╔══

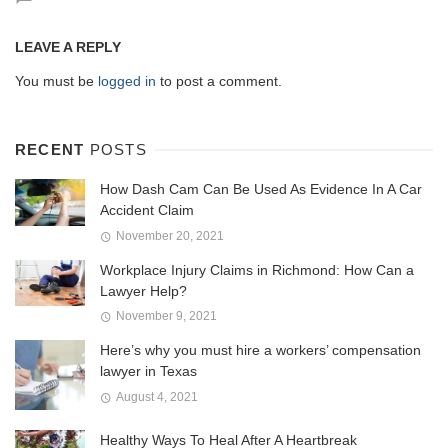
LEAVE A REPLY
You must be
logged in
to post a comment.
RECENT
POSTS
How Dash Cam Can Be Used As Evidence In A Car
Accident Claim
November 20, 2021
Workplace Injury Claims in Richmond: How Can a
Lawyer Help?
November 9, 2021
Here’s why you must hire a workers’ compensation
lawyer in Texas
August 4, 2021
Healthy Ways To Heal After A Heartbreak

╚══

Exercise description:
Set down only these lines, exactly: the line containing "Workplace Injury Claims" and each line after it, through the end of the listing.

Task output:
Workplace Injury Claims in Richmond: How Can a
Lawyer Help?
November 9, 2021
Here’s why you must hire a workers’ compensation
lawyer in Texas
August 4, 2021
Healthy Ways To Heal After A Heartbreak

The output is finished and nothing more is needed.